Benim Diyetisyene İhtiyacım Yok!
Mesleğim itibariyle inanın bu cümleyle çok karşılaştım. ‘Diyetisyen’ deyince insanlardan ya ‘aa benim çok ihtiyacım var, zayıflamam lazım’ ya da ‘diyetisyen mi benim ihtiyacım yok ki’ tepkisini alıyorsunuz. Peki kızıyor muyum? Hayır, asla. Suç onlarda değil ki. Suç her zaman eleştirdiğim, hiç bir zaman halkın sağlığını değil de reytingi ve parayı düşünen medyada ve halkı gerektiği gibi bilgilendiremeyen hatta yanlış bilgilendiren meslektaşlarımda.

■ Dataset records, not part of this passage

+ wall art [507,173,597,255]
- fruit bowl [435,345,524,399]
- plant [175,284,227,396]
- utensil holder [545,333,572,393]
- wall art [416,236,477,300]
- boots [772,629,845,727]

Evet diyetisyen deyince aklınıza hemen ve sadece ‘zayıflamak’ geliyor. Peki işin aslı böyle mi? Bizler zayıflama doktoru muyuz sadece zayıflatmaktan mı anlarız? Sizin gerçekten de diyetisyene ihtiyacınız yok mu? Hayır. İşin aslı öyle değil.

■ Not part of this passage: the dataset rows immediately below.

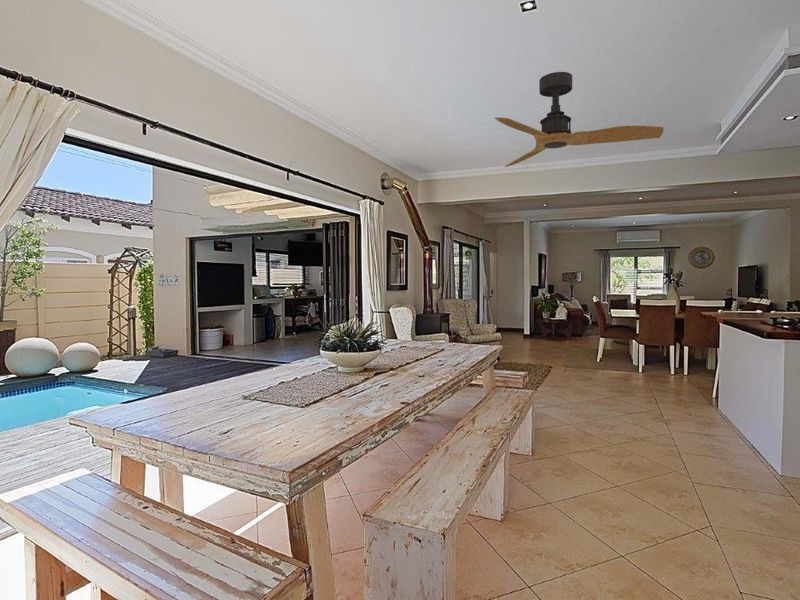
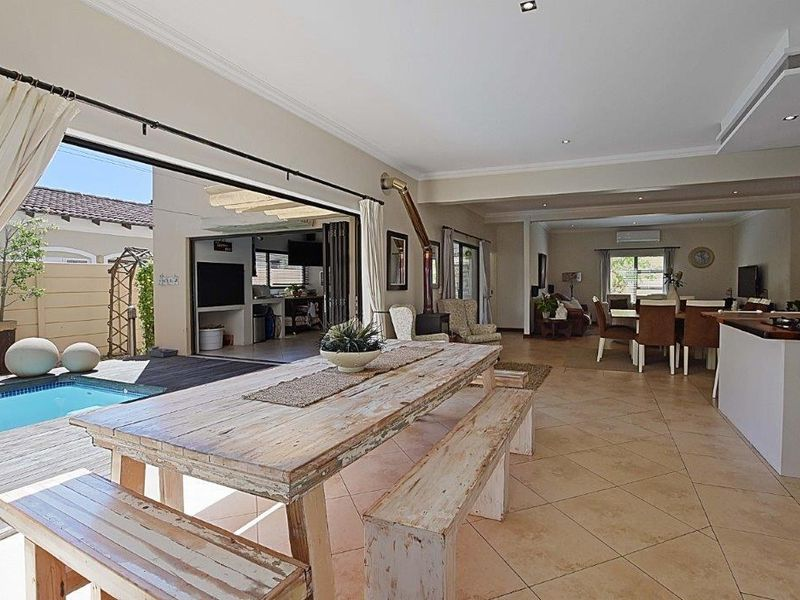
- ceiling fan [494,71,665,168]
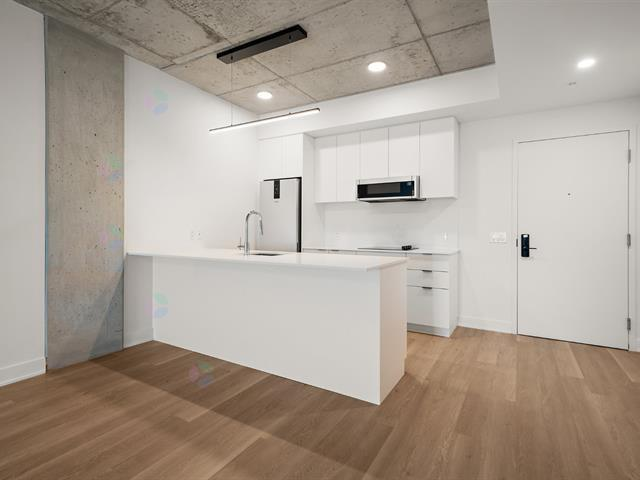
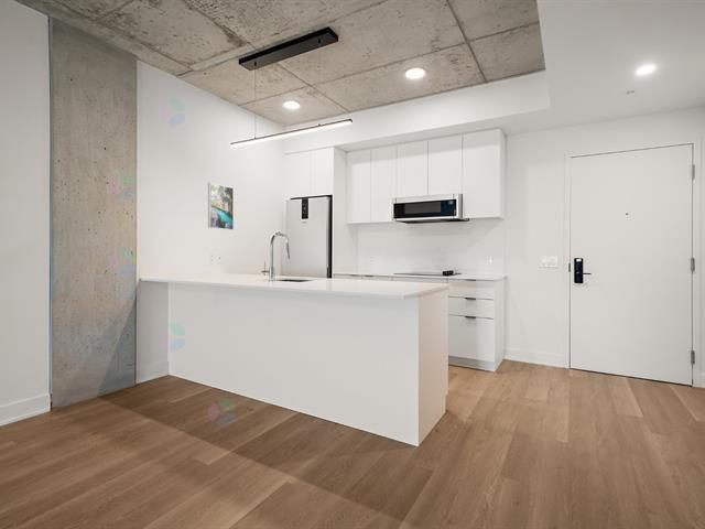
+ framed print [207,182,235,231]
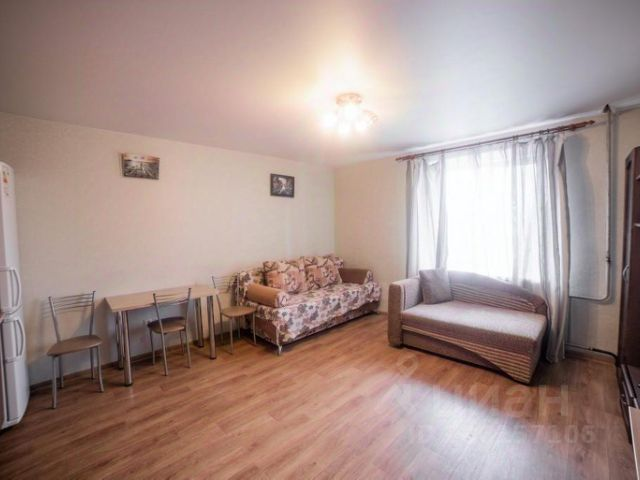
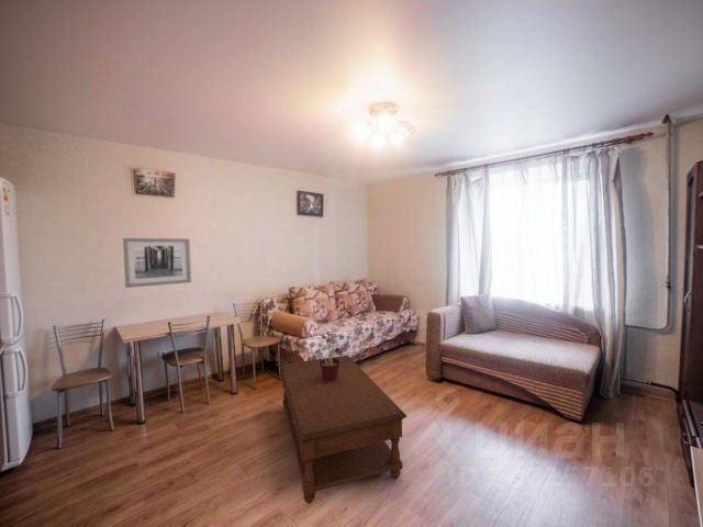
+ wall art [122,237,192,289]
+ potted plant [314,330,345,382]
+ coffee table [278,355,408,505]
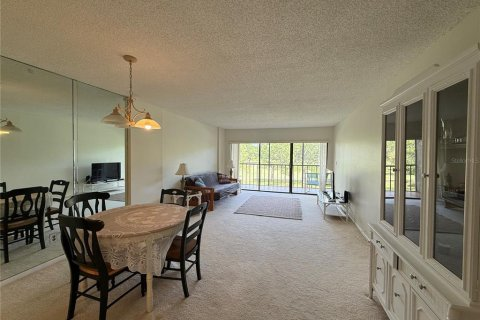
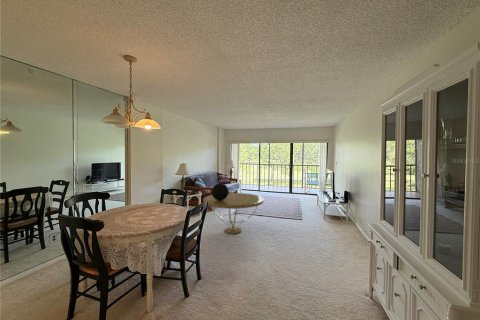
+ decorative globe [211,182,230,200]
+ coffee table [203,192,265,235]
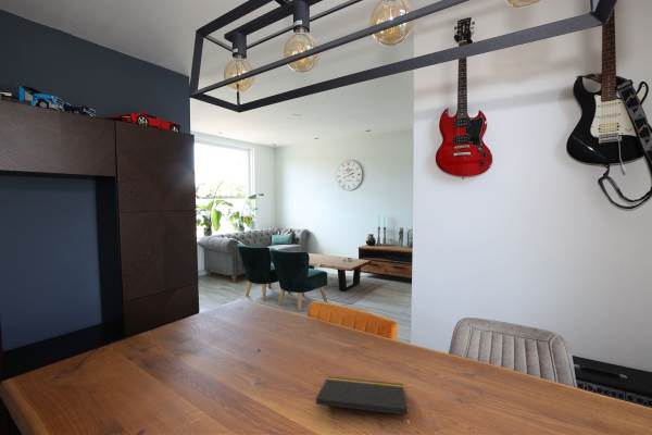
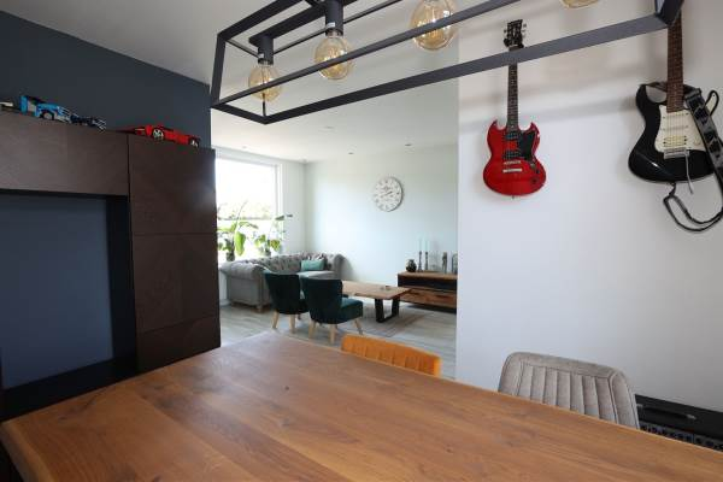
- notepad [315,375,411,428]
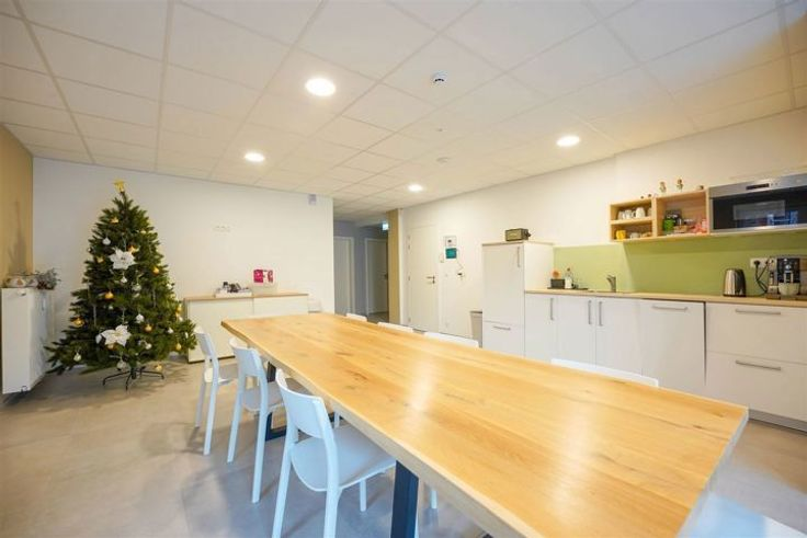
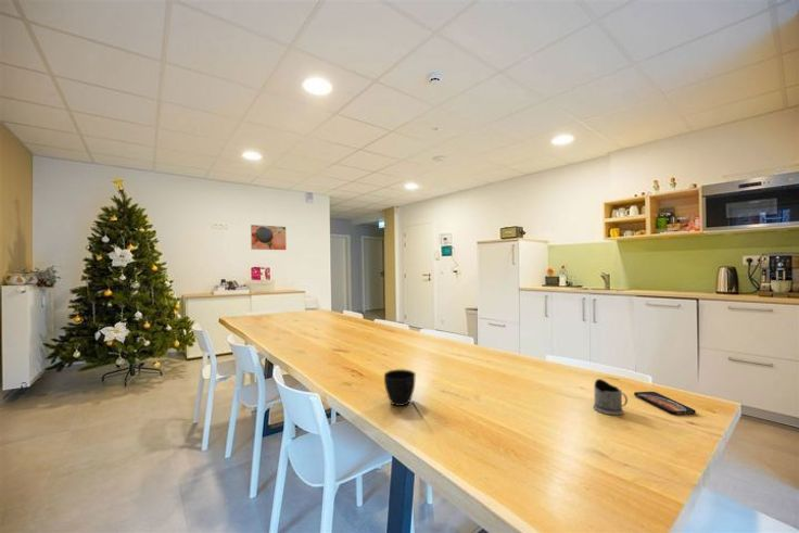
+ tea glass holder [592,378,629,416]
+ cup [383,368,417,407]
+ smartphone [633,391,697,416]
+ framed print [250,224,288,251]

Biz diyetisyenler 4 yıllık beslenme ve diyetetik eğitimimizde klinik beslenmeden tutunda toplu beslenme sistemlerine, hastalıklarda beslenmeden tutun da anne-çocuk beslenmesine kadar birçok farklı dalda eğitim alır, bilgileniriz. Ve inanın bana hiç de kolay bir eğitim değil. Yani anlayacağınız diyetisyen sadece zayıflatırken değil kilo aldırırken de sizin hastalığınıza karşı nasıl beslenmeniz gerektiğini söylerken de hamileyseniz veya emziriyorsanız ya da çocuğunuzun beslenmesinden endişe duyuyorsanız da toplu beslenme hizmeti veren kurumlarda kalite kontrolü yaparken de hep yanınızdadır. Yani diyetisyen hayatın her alanındadır, hastalıkta sağlıkta yanınızdadır. Sadece zayıflatırken değil. Bizleri sadece fazla kilolar olarak düşünmeyin.

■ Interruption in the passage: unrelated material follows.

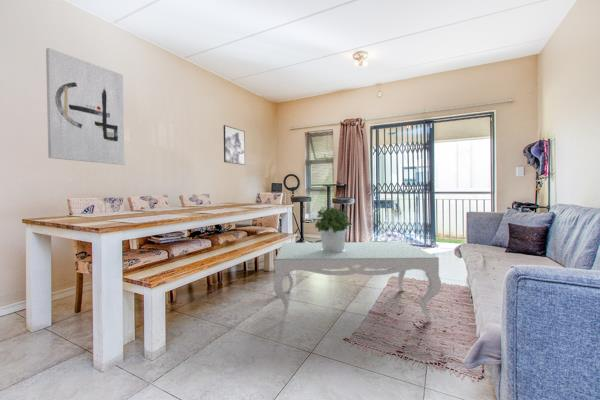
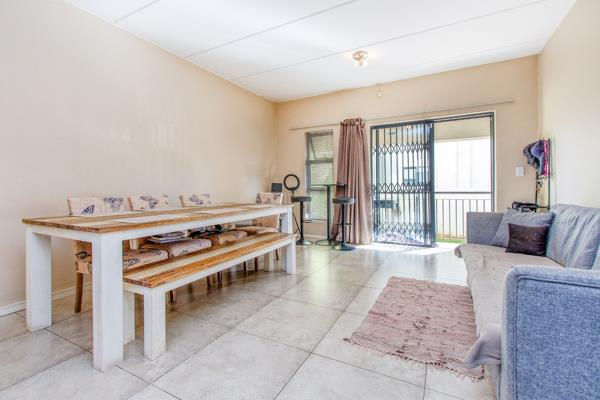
- wall art [223,124,246,166]
- coffee table [272,241,442,322]
- potted plant [312,206,351,253]
- wall art [45,47,126,166]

Ama biliyorum ki ben burada bunları anlatırken bir yerlerde bir meslektaşım gene ‘şununla şu kadar zayıfladık, bu kadar kilo verdik, bu kadar yağ yaktık’ şeklinde paylaşımlar yapıyor maalesef. Bu tarz paylaşımlar bize ve mesleğimize zarar veriyor, kendi kendimizi bitiriyoruz ve halk yanlış bilinçleniyor. Kendimizi zayıflatma doktoru gibi göstermemizin yanında etik kurallara da uymamış, hasta gizliliğini çiğnemiş oluyoruz. Unutmayın sevgili meslektaşlarım hastanın rızası olsa bile bu tarz paylaşımlar yasaktır ve şikayet halinde cezai müeyyidesi bulunmaktadır.